Setting aside most of the psychiatric background of the case as only pleasant background noise,, which I did, this is a well-constructed detective puzzle in which all of pieces fit snugly together at the end, against a backdrop of upper middle-class gentility that not so incidentally is part of the killer’s motivation, a nice touch. Not a work of classic stature, say, but it’s one that will do until one of that magnitude comes along.
August 1st, 2023 at 2:47 am
I have always enjoyed her work. Despite being named an MWA Grand Master in 1990, she is unjustly overlooked today.
August 1st, 2023 at 3:07 am
One thing I should have said in my review and I should have, is that she was a very good writer, not just the mystery aspect, but in terms of her descriptive style and her dialogue. Both are top notch. You’re right. She’s forgotten today, and that’s a shame.
My review of DO NOT DISTURB:
https://mysteryfile.com/blog/?p=46925
My review of CuE FOR MURDER:
https://mysteryfile.com/blog/?p=45328
Bob Briney’s review of CUE FOR MURDET:
https://mysteryfile.com/blog/?p=32003
August 1st, 2023 at 3:31 am
Poltergeists were often associated with disturbed people – often adolescents – as a form of unconscious “psychic projection” or physical mischief-making, so reference to a “split personality” isn’t inappropriate.
August 1st, 2023 at 1:12 pm
A tenuous connection to me, Roger, in terms of the story, but you’re on the right of it. It’s the best explanation I’ve come up with, too. I think that McCloy would have been better off sticking to the premise of a split personality disorder, which fits perfectly fine. But she often added hints of the supernatural to her mysteries, and this was her way of doing that in this one.
August 1st, 2023 at 1:14 pm
And FYI, in case anyone might be wondering, the cover of the Dell mapback is a fraud. There is no severed ear in a box in the story.
August 1st, 2023 at 1:41 pm
For severed ear afficianados, Blue Velvet’s intrigues begin with such. Mike Tyson’s a fan.
August 1st, 2023 at 4:58 pm
Severed ears? My Gogh!
Anyway, Helen McCoy gets my vote for most cute-as-a-button mystery authoress. She’s certainly an impish-grinning pixie in those ’40s photos.
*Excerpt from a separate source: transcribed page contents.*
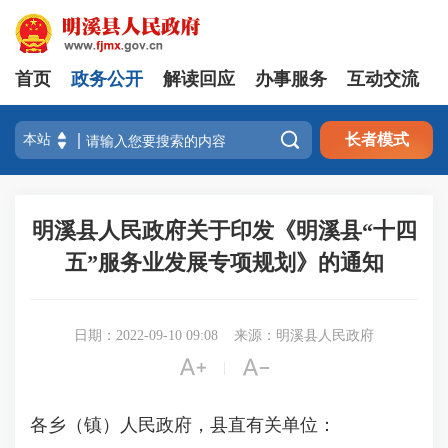
首页
政务公开
解读回应
办事服务
互动交流

长者模式
明溪县人民政府关于印发《明溪县“十四
五”服务业发展专项规划》的通知
日期：2022-09-10 09:08
来源：明溪县人民政府


|
各乡（镇）人民政府，县直有关单位：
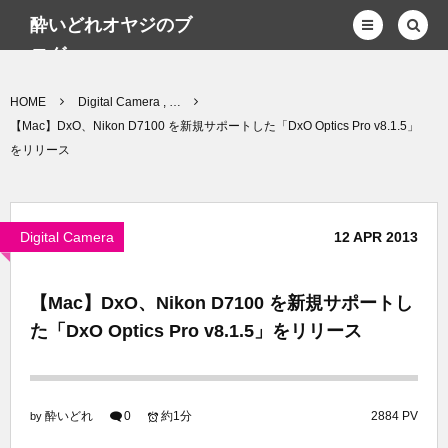
酔いどれオヤジのブ
ログwp
HOME
Digital Camera , …
【Mac】DxO、Nikon D7100 を新規サポートした「DxO Optics Pro v8.1.5」
をリリース
Digital Camera
12
APR
2013
【Mac】DxO、Nikon D7100 を新規サポートし
た「DxO Optics Pro v8.1.5」をリリース
酔いどれ
0
約1分
2884 PV
by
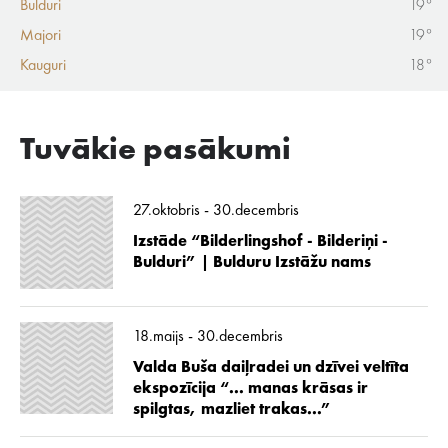
Bulduri
19°
Majori
19°
Kauguri
18°
Tuvākie pasākumi
27.oktobris - 30.decembris
Izstāde “Bilderlingshof - Bilderiņi -
Bulduri” | Bulduru Izstāžu nams
18.maijs - 30.decembris
Valda Buša daiļradei un dzīvei veltīta
ekspozīcija “... manas krāsas ir
spilgtas, mazliet trakas...”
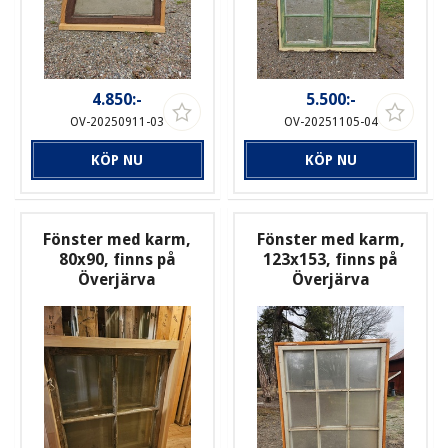
4.850:-
5.500:-
OV-20250911-03
OV-20251105-04
KÖP NU
KÖP NU
Fönster med karm,
Fönster med karm,
80x90, finns på
123x153, finns på
Överjärva
Överjärva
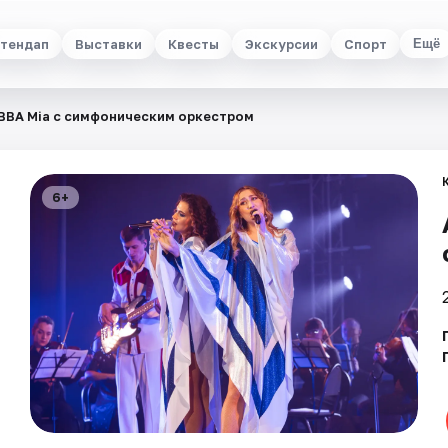
тендап
Выставки
Квесты
Экскурсии
Спорт
Ещё
BBA Mia с симфоническим оркестром
6+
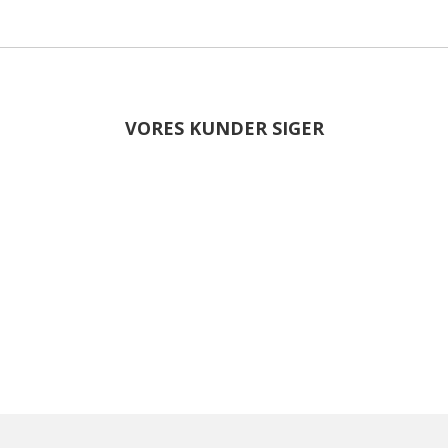
VORES KUNDER SIGER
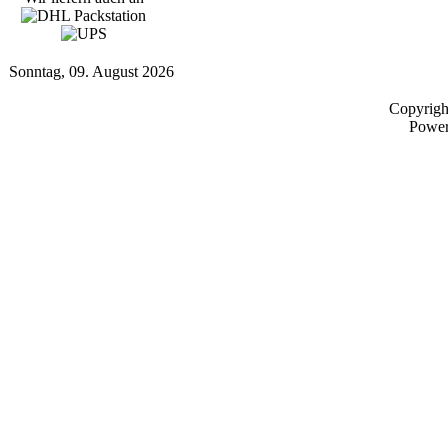
Sonntag, 09. August 2026
Copyrig
Powe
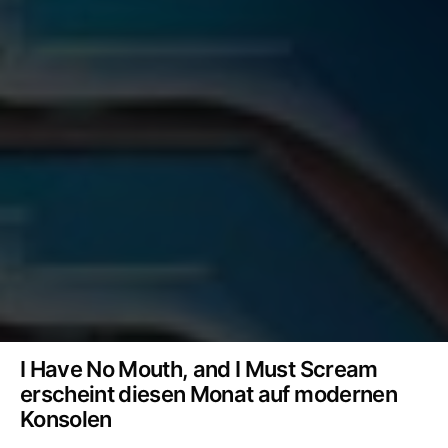
I Have No Mouth, and I Must Scream
erscheint diesen Monat auf modernen
Konsolen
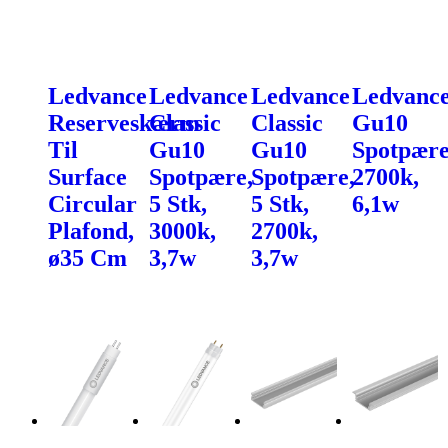
Ledvance
Ledvance
Ledvance
Ledvanc
Reserveskærm
Classic
Classic
Gu10
Til
Gu10
Gu10
Spotpære
Surface
Spotpære,
Spotpære,
2700k,
Circular
5 Stk,
5 Stk,
6,1w
Plafond,
3000k,
2700k,
ø35 Cm
3,7w
3,7w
August 2nd, 2023 at 1:02 pm
I read one of the Basil Willing novels many years ago and remember enjoying it quite a bit. Don’t know why I never read any more of them. I should. I also have to mention that McCloy was married to Davis Dresser from 1946 to 1961, and they founded Torquil Books, which published not only Dresser’s Mike Shayne books from that era but also some genre fiction by other authors. Torquil was distributed by Dodd, Mead, I believe.
August 2nd, 2023 at 3:33 pm
Thanks, James, and as a quick follow-up, just in case someone doesn’t know, Davis Dresser is best known as the first Brett Halliday, with several others using the byline later on (with active consent) for the full run of Mike Shayne novels and stories.
August 2nd, 2023 at 7:06 pm
Willing covered a lot of territory from the near, or at least suspected supernatural, to spy fiction. Frank McSherry named THROUGH A GLASS DARKLY as one of the premiere examples of what he called the Janus Solution where the mundane solution was played equal to the supernatural one as in Carr’s THE BURNING COURT.
August 3rd, 2023 at 5:21 pm
Now I remember that THROUGH A GLASS DARKLY is the one I read. I recall really liking it.